Whoever wishes to come after me must deny himself, take up his cross, and follow me. – Mark 8: 34

  Dr. Victor Frankel, a psychiatrist imprisoned in a Nazi concentration camp, observed that the prisoners least likely to survive were those who had given up hope of finding any meaning or purpose to their ordeal. We can be grateful that most of us have been spared such an ordeal. But to some degree at least, do we not all face the challenge of physical suffering & spiritual degradation? Not one of us who enters the gate of life can claim immunity from these hazards.

   To be alive is to risk death, injury, sickness, anxiety, embarrassment, shame, rejection, loneliness & betrayal. Because these are risks we must necessarily run, they make us vulnerable to the greatest risk of all: our spiritual destruction, which is despair.

   We spend a good part of our lives struggling to achieve some security against these & other risks. We build nest-eggs to secure ourselves against poverty. We follow fashions to secure ourselves against the risk of embarrassment over our personal appearance. We buy insurance to secure ourselves against sickness & disease. We cling to certain people to secure ourselves against loneliness. We keep silent to secure ourselves against ridicule. We get regular medical check-ups, check our brakes & secure our seatbelts, put our money in banks & double-lock our doors, take vitamins & exercise. But try as we may, there is no escaping the fact that to be alive is to face risks. Troubles will come to plague us, sufferings will come to burden us, & death will ultimately overtake us.

   Given all this insecurity, by what power & authority do we resist the forces of spiritual destruction? By what power & authority do we dare to assert our human dignity & our significance? For Christians, it is by the power & authority of Jesus & His cross. As His followers, we learn to “deny our very selves”, i.e., to look beyond ourselves for the meaning & purpose of life. The discovery of our true significance lies outside our feeble efforts to secure ourselves against the risks. “Whoever wishes to save his life will lose it.” This is not to say that we embrace suffering & bear life’s burdens for their own sake. Suffering devoid of meaning is absurdity.

   By following the trail that Christ has blazed for us, & by uniting our distress with His, we discover the redemptive power of the cross – paradoxical though that may seem to the uninitiated. In so doing, we discover that our lives are meaningful & significant to an awesome degree. He teaches us that who we are & what we are to become crucial elements for the fulfillment of His Father’s purpose.

   From his cross, Jesus shows us that we can hold onto this even though we may be stripped of everything else. The search for significance does not culminate in the achievement of fame or notoriety or power or wealth or prestige. It comes when we realize that we have been designated by God to play a vital role in all that is going on; that life includes us, & that without us, there would be a void in creation that could not otherwise be filled. No one can take our place in God’s plan – a part of life would not be lived if we didn’t live it! All this adds up to an even greater tragedy from abortion than we might have thought at first.

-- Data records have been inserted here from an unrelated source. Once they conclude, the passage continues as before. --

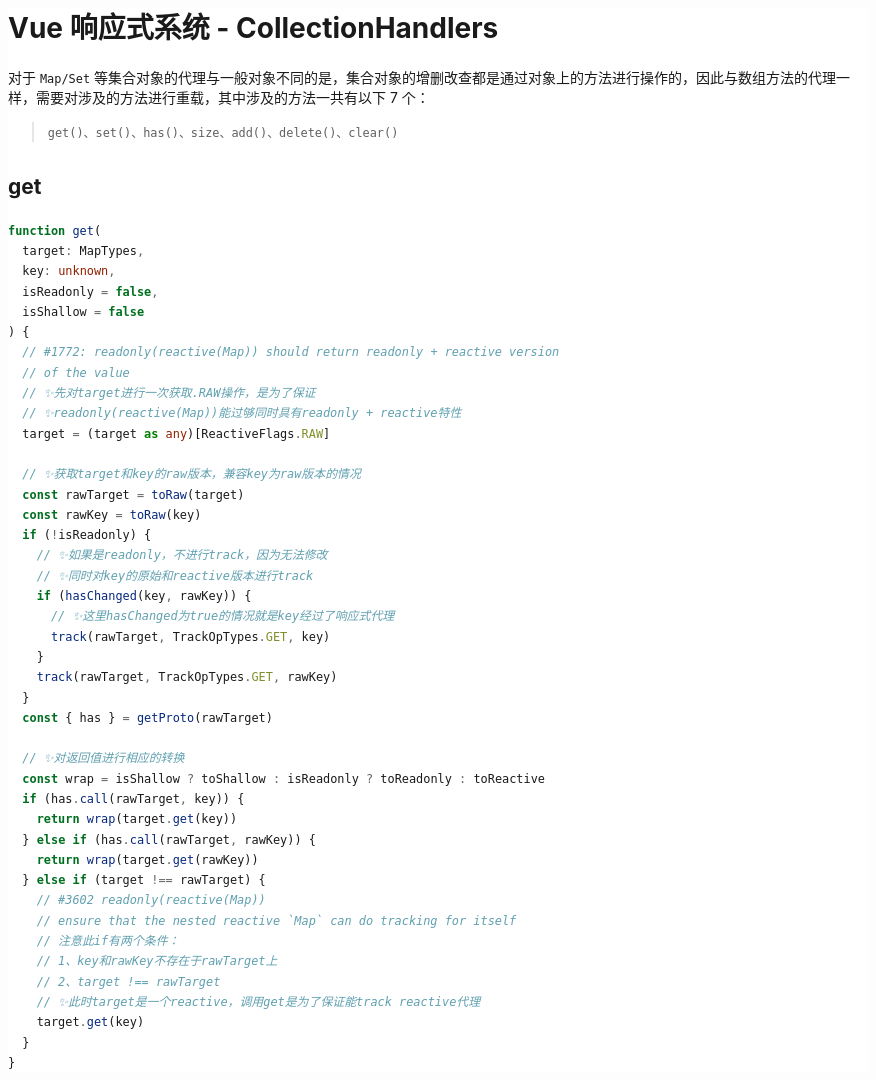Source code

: # Vue 响应式系统 - CollectionHandlers

对于 `Map/Set` 等集合对象的代理与一般对象不同的是，集合对象的增删改查都是通过对象上的方法进行操作的，因此与数组方法的代理一样，需要对涉及的方法进行重载，其中涉及的方法一共有以下 7 个：

> `get()、set()、has()、size、add()、delete()、clear()`

## get

```ts
function get(
  target: MapTypes,
  key: unknown,
  isReadonly = false,
  isShallow = false
) {
  // #1772: readonly(reactive(Map)) should return readonly + reactive version
  // of the value
  // ✨先对target进行一次获取.RAW操作，是为了保证
  // ✨readonly(reactive(Map))能过够同时具有readonly + reactive特性
  target = (target as any)[ReactiveFlags.RAW]

  // ✨获取target和key的raw版本，兼容key为raw版本的情况
  const rawTarget = toRaw(target)
  const rawKey = toRaw(key)
  if (!isReadonly) {
    // ✨如果是readonly，不进行track，因为无法修改
    // ✨同时对key的原始和reactive版本进行track
    if (hasChanged(key, rawKey)) {
      // ✨这里hasChanged为true的情况就是key经过了响应式代理
      track(rawTarget, TrackOpTypes.GET, key)
    }
    track(rawTarget, TrackOpTypes.GET, rawKey)
  }
  const { has } = getProto(rawTarget)

  // ✨对返回值进行相应的转换
  const wrap = isShallow ? toShallow : isReadonly ? toReadonly : toReactive
  if (has.call(rawTarget, key)) {
    return wrap(target.get(key))
  } else if (has.call(rawTarget, rawKey)) {
    return wrap(target.get(rawKey))
  } else if (target !== rawTarget) {
    // #3602 readonly(reactive(Map))
    // ensure that the nested reactive `Map` can do tracking for itself
    // 注意此if有两个条件：
    // 1、key和rawKey不存在于rawTarget上
    // 2、target !== rawTarget
    // ✨此时target是一个reactive，调用get是为了保证能track reactive代理
    target.get(key)
  }
}
```

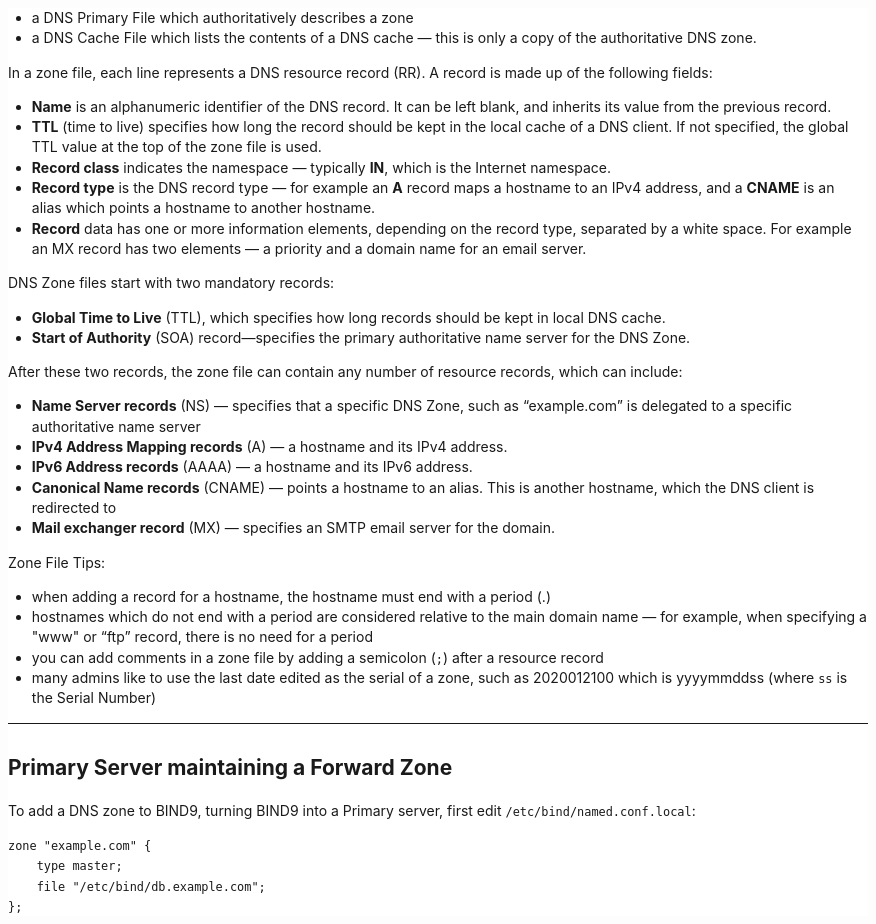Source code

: - a DNS Primary File which authoritatively describes a zone
- a DNS Cache File which lists the contents of a DNS cache — this is only a copy of the authoritative DNS zone.

In a zone file, each line represents a DNS resource record (RR). A record is made up of the following fields:

- **Name** is an alphanumeric identifier of the DNS record. It can be left blank, and inherits its value from the previous record.
- **TTL** (time to live) specifies how long the record should be kept in the local cache of a DNS client. If not specified, the global TTL value at the top of the zone file is used.
- **Record class** indicates the namespace — typically **IN**, which is the Internet namespace.
- **Record type** is the DNS record type — for example an **A** record maps a hostname to an IPv4 address, and a **CNAME** is an alias which points a hostname to another hostname.
- **Record** data has one or more information elements, depending on the record type, separated by a white space. For example an MX record has two elements — a priority and a domain name for an email server.

DNS Zone files start with two mandatory records:

- **Global Time to Live** (TTL), which specifies how long records should be kept in local DNS cache.
- **Start of Authority** (SOA) record—specifies the primary authoritative name server for the DNS Zone.

After these two records, the zone file can contain any number of resource records, which can include:

- **Name Server records** (NS) — specifies that a specific DNS Zone, such as “example.com” is delegated to a specific authoritative name server
- **IPv4 Address Mapping records** (A) — a hostname and its IPv4 address.
- **IPv6 Address records** (AAAA) — a hostname and its IPv6 address.
- **Canonical Name records** (CNAME) — points a hostname to an alias. This is another hostname, which the DNS client is redirected to
- **Mail exchanger record** (MX) — specifies an SMTP email server for the domain.

Zone File Tips:

- when adding a record for a hostname, the hostname must end with a period (.)
- hostnames which do not end with a period are considered relative to the main domain name — for example, when specifying a "www" or “ftp” record, there is no need for a period
- you can add comments in a zone file by adding a semicolon (`;`) after a resource record
- many admins like to use the last date edited as the serial of a zone, such as 2020012100 which is yyyymmddss (where `ss` is the Serial Number)

---

## Primary Server maintaining a Forward Zone

To add a DNS zone to BIND9, turning BIND9 into a Primary server, first edit `/etc/bind/named.conf.local`:
```
zone "example.com" {
    type master;
    file "/etc/bind/db.example.com";
};
```
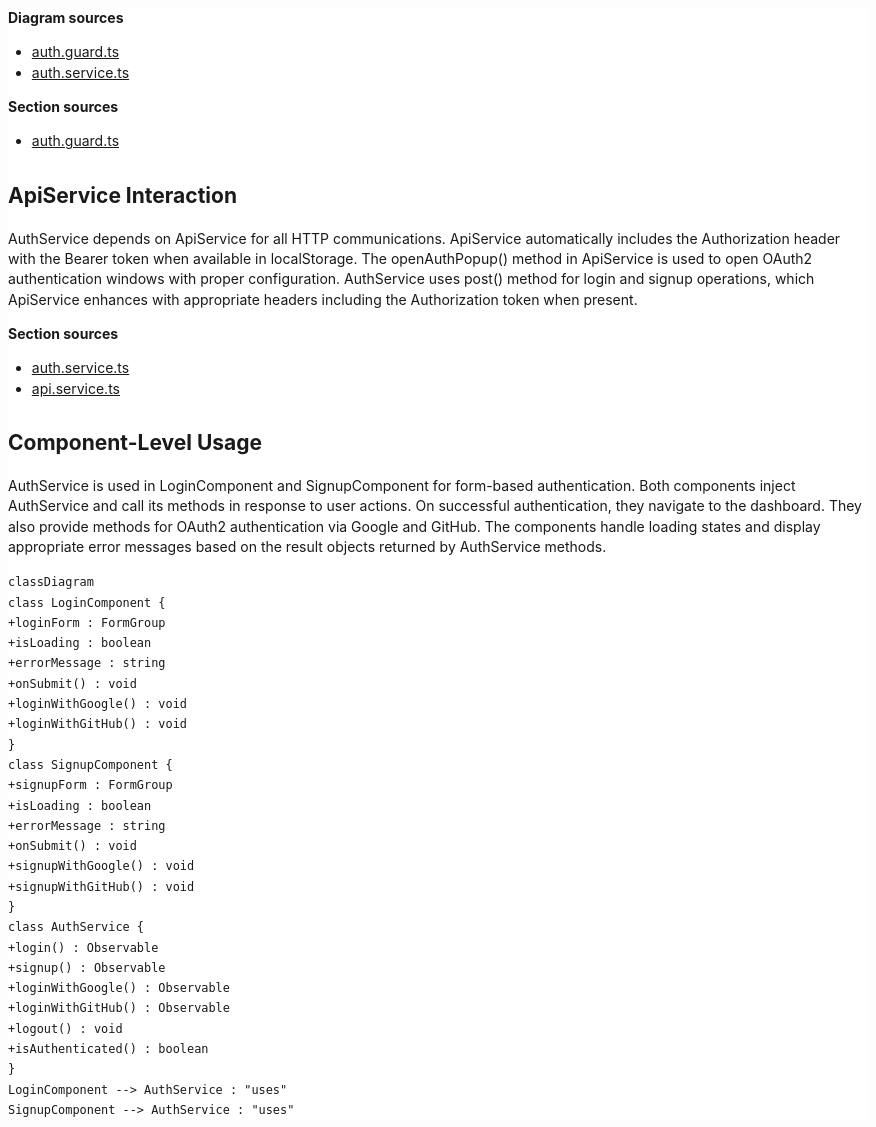 **Diagram sources**
- [auth.guard.ts](file://src/app/shared/services/auth.guard.ts#L10-L30)
- [auth.service.ts](file://src/app/auth/auth.service.ts#L65-L75)

**Section sources**
- [auth.guard.ts](file://src/app/shared/services/auth.guard.ts#L10-L30)

## ApiService Interaction
AuthService depends on ApiService for all HTTP communications. ApiService automatically includes the Authorization header with the Bearer token when available in localStorage. The openAuthPopup() method in ApiService is used to open OAuth2 authentication windows with proper configuration. AuthService uses post() method for login and signup operations, which ApiService enhances with appropriate headers including the Authorization token when present.

**Section sources**
- [auth.service.ts](file://src/app/auth/auth.service.ts#L10-L12)
- [api.service.ts](file://src/app/shared/services/api.service.ts#L15-L25)

## Component-Level Usage
AuthService is used in LoginComponent and SignupComponent for form-based authentication. Both components inject AuthService and call its methods in response to user actions. On successful authentication, they navigate to the dashboard. They also provide methods for OAuth2 authentication via Google and GitHub. The components handle loading states and display appropriate error messages based on the result objects returned by AuthService methods.

```mermaid
classDiagram
class LoginComponent {
+loginForm : FormGroup
+isLoading : boolean
+errorMessage : string
+onSubmit() : void
+loginWithGoogle() : void
+loginWithGitHub() : void
}
class SignupComponent {
+signupForm : FormGroup
+isLoading : boolean
+errorMessage : string
+onSubmit() : void
+signupWithGoogle() : void
+signupWithGitHub() : void
}
class AuthService {
+login() : Observable
+signup() : Observable
+loginWithGoogle() : Observable
+loginWithGitHub() : Observable
+logout() : void
+isAuthenticated() : boolean
}
LoginComponent --> AuthService : "uses"
SignupComponent --> AuthService : "uses"
```

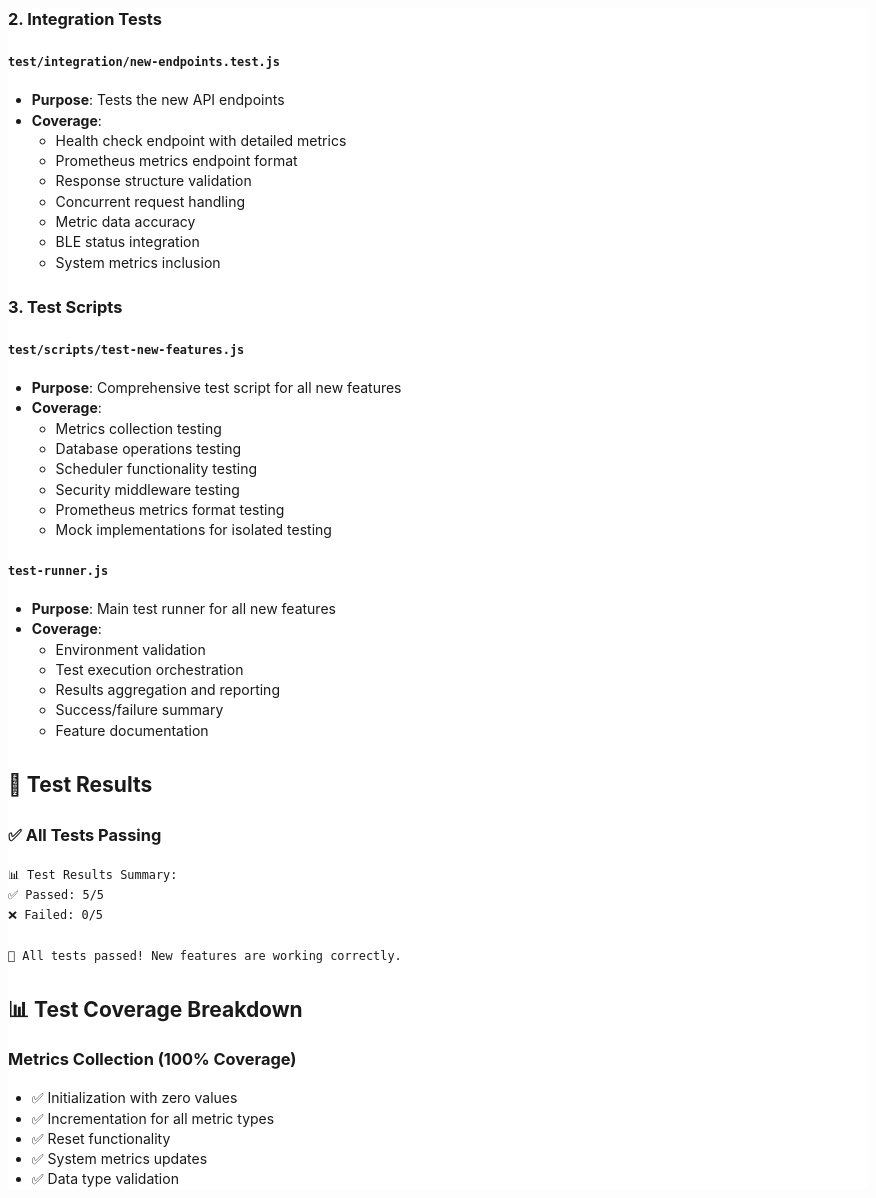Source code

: ### 2. Integration Tests

#### `test/integration/new-endpoints.test.js`
- **Purpose**: Tests the new API endpoints
- **Coverage**:
  - Health check endpoint with detailed metrics
  - Prometheus metrics endpoint format
  - Response structure validation
  - Concurrent request handling
  - Metric data accuracy
  - BLE status integration
  - System metrics inclusion

### 3. Test Scripts

#### `test/scripts/test-new-features.js`
- **Purpose**: Comprehensive test script for all new features
- **Coverage**:
  - Metrics collection testing
  - Database operations testing
  - Scheduler functionality testing
  - Security middleware testing
  - Prometheus metrics format testing
  - Mock implementations for isolated testing

#### `test-runner.js`
- **Purpose**: Main test runner for all new features
- **Coverage**:
  - Environment validation
  - Test execution orchestration
  - Results aggregation and reporting
  - Success/failure summary
  - Feature documentation

## 🎯 Test Results

### ✅ All Tests Passing

```
📊 Test Results Summary:
✅ Passed: 5/5
❌ Failed: 0/5

🎉 All tests passed! New features are working correctly.
```

## 📊 Test Coverage Breakdown

### Metrics Collection (100% Coverage)
- ✅ Initialization with zero values
- ✅ Incrementation for all metric types
- ✅ Reset functionality
- ✅ System metrics updates
- ✅ Data type validation
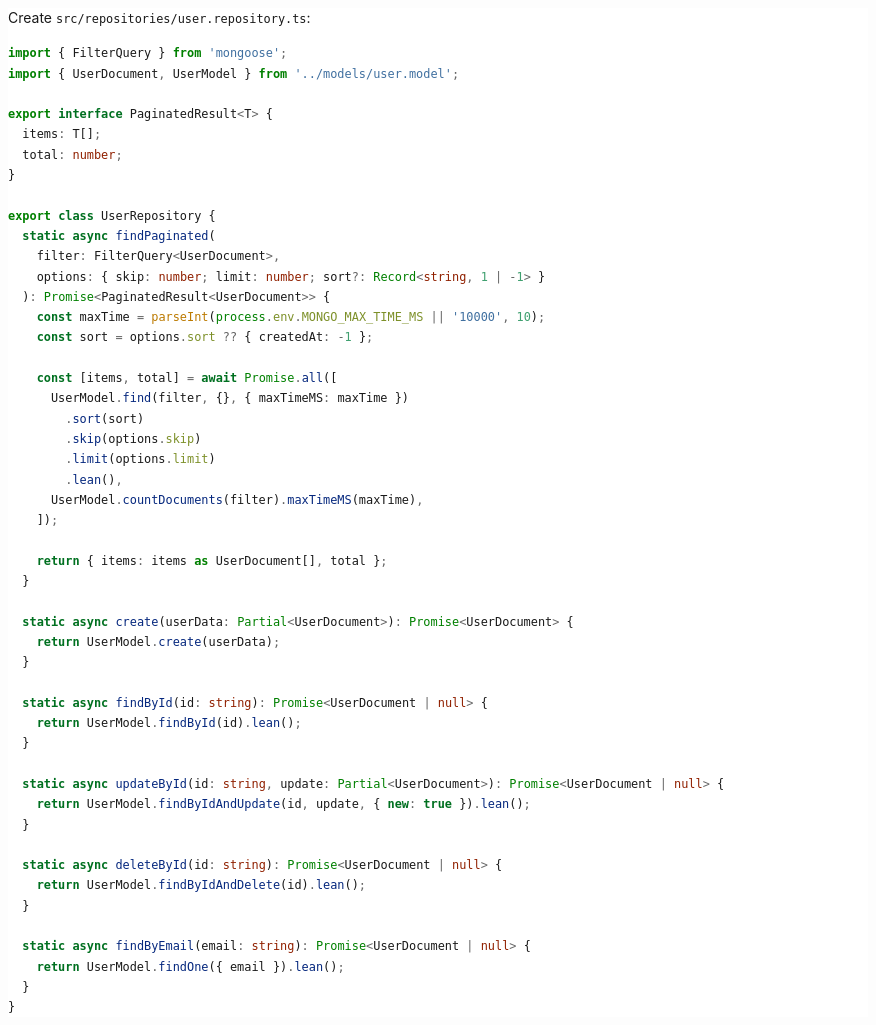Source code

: Create `src/repositories/user.repository.ts`:

```typescript
import { FilterQuery } from 'mongoose';
import { UserDocument, UserModel } from '../models/user.model';

export interface PaginatedResult<T> {
  items: T[];
  total: number;
}

export class UserRepository {
  static async findPaginated(
    filter: FilterQuery<UserDocument>,
    options: { skip: number; limit: number; sort?: Record<string, 1 | -1> }
  ): Promise<PaginatedResult<UserDocument>> {
    const maxTime = parseInt(process.env.MONGO_MAX_TIME_MS || '10000', 10);
    const sort = options.sort ?? { createdAt: -1 };

    const [items, total] = await Promise.all([
      UserModel.find(filter, {}, { maxTimeMS: maxTime })
        .sort(sort)
        .skip(options.skip)
        .limit(options.limit)
        .lean(),
      UserModel.countDocuments(filter).maxTimeMS(maxTime),
    ]);

    return { items: items as UserDocument[], total };
  }

  static async create(userData: Partial<UserDocument>): Promise<UserDocument> {
    return UserModel.create(userData);
  }

  static async findById(id: string): Promise<UserDocument | null> {
    return UserModel.findById(id).lean();
  }

  static async updateById(id: string, update: Partial<UserDocument>): Promise<UserDocument | null> {
    return UserModel.findByIdAndUpdate(id, update, { new: true }).lean();
  }

  static async deleteById(id: string): Promise<UserDocument | null> {
    return UserModel.findByIdAndDelete(id).lean();
  }

  static async findByEmail(email: string): Promise<UserDocument | null> {
    return UserModel.findOne({ email }).lean();
  }
}
```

   To take up our cross does not mean a “grin & bear it” attitude. It means that life at it bitterest is not without a meaning & purpose of the highest order. It means that this purging, cleansing moment which we call “life on earth” is always a moment closer to our eternal fulfillment that we call “the Kingdom of God.” Our only real security is to take up our cross & follow Jesus even to the point of death, not because it is easy or pleasant, but because it is the only way the word “happiness” can ever be anything but a hollow promise or a mirage in the desert.  AMEN!